I entered all the pixel values for negative change at each distance into Excel, as well as all of the pixel values for positive change, and was able to generate a chart showing how the percentage of the overall pixels in each subsequent buffer from center representing NDVI decrease change over distance (fig. 3)
On the whole, this exercise was useful for illustrating the problem I’m attempting to grapple with. I was frustrated with the lack of Landsat imagery from the late 2000s — I was unable to find any Landsat 5 imagery corrected for surface reflection aside from the year 2007. Additionally, there are problems with comparing this 2007 image to the 2018 image. I found that the rainy season before the 2018 image was taken, in 2017, was wetter than average, while I was unable to determine the rain fall that preceded the image in 2007. As such, it is possible that the 2018 Landsat 8 image shows a non-normal vegetative pattern — or it’s even possible that the 2007 image is showing a non-normal vegetative pattern! I require some more investigation into the historical meteorology of the area before I can say either way. Regardless, I feel that this is a useful first step in investing how LULC change relates to the establishment of ASGM.

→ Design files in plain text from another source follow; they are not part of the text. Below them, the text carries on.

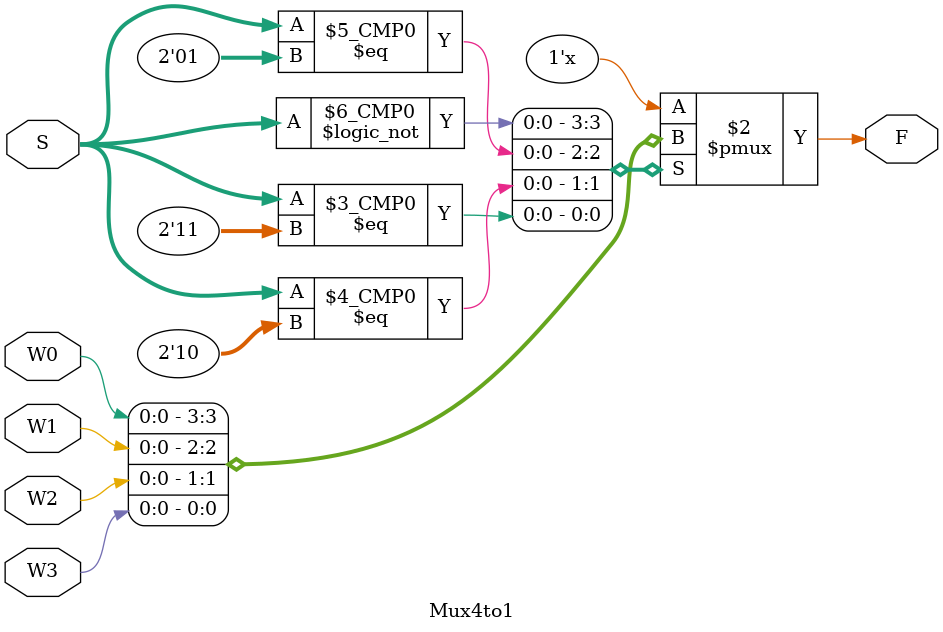
<source format=v>
module Mux4to1(S, W0, W1, W2, W3, F);
	input [1:0] S;
	input  W0, W1, W2, W3;
	output reg F;
	
	always @(*) begin
		case(S)
			2'b00: F = W0;
			2'b01: F = W1;
			2'b10: F = W2;
			2'b11: F = W3;
		endcase
	end
endmodule
</source>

Grant, this is an interesting outcome. I did not see a definitions of which lines in your Fig. 3 represented loss vs. gain, but assuming the blue line represents gain, and based on your later comments and our conversation, I gather that the overall change between 2007 and 2018 was positive. You could account/compensate for this by picking a break point other than zero to define “gain” and “loss” – simply use the median change for the whole image, and repeat the analysis. Then your lines will show the amounts of “greater than average gain” and “greater than average loss” as a function of distance from the villages. I wonder if you can get this fixed to include in your final project. Also in your final project I would like to hear what you expect to find and what you actually found: most work suggests that deforestation proceeds radially from villages, so what shape would you expect for the red curve representing the spatial pattern of “greater than average vegetation loss” with distance from mining towns? In addition, it was unclear to me whether the curves differed between farming and mining towns – what would you expect and why? What did you find?
Grant, nice work. As we discussed, the later of your two images appears to be greener overall, producing strong patterning of positive change along riparian corridors, for example. Such corridors are spatially autocorrelated, which might account for the very high positive values of Moran’s I – but it would be important to run Moran’s I for selected different distances classes to explore this further (if you were interested). For Ex 2, I look forward to being able to see your figures when we create more space on the blog. You will be doing this analysis based on images that have been adjusted, as we discussed, correct? Nearly 50% of pixels showed a decline in vegetation cover from 2007 to 2018 – is that correct? If so, and these pixels showing declines are clustered near mining settlements, it’s a good start. At this point, it would be interesting to test whether the spatial patterns of vegetation loss differ among mining settlements of different ages or sizes, and/or how they compare to villages which are not mining settlements.